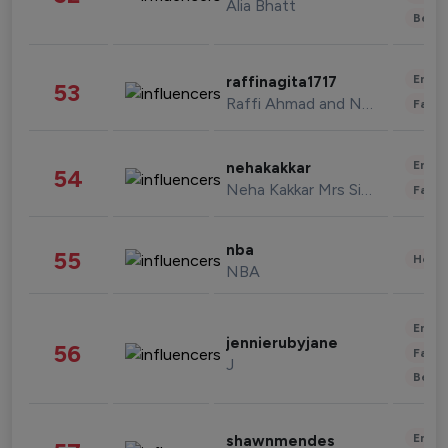
Alia Bhatt
Beau
Enter
raffinagita1717
53
Raffi Ahmad and Nagita Slavina
Fashi
Enter
nehakakkar
54
Neha Kakkar Mrs Singh
Fashi
nba
55
Healt
NBA
Enter
jennierubyjane
56
Fashi
J
Beau
Enter
shawnmendes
+++
## [TASK TO CARRY OUT]
Reproduce all of the records above exactly, but exclude the pictures.

## [ANSWER]
Alia Bhatt
Beau
Enter
raffinagita1717
53
Raffi Ahmad and Nagita Slavina
Fashi
Enter
nehakakkar
54
Neha Kakkar Mrs Singh
Fashi
nba
55
Healt
NBA
Enter
jennierubyjane
56
Fashi
J
Beau
Enter
shawnmendes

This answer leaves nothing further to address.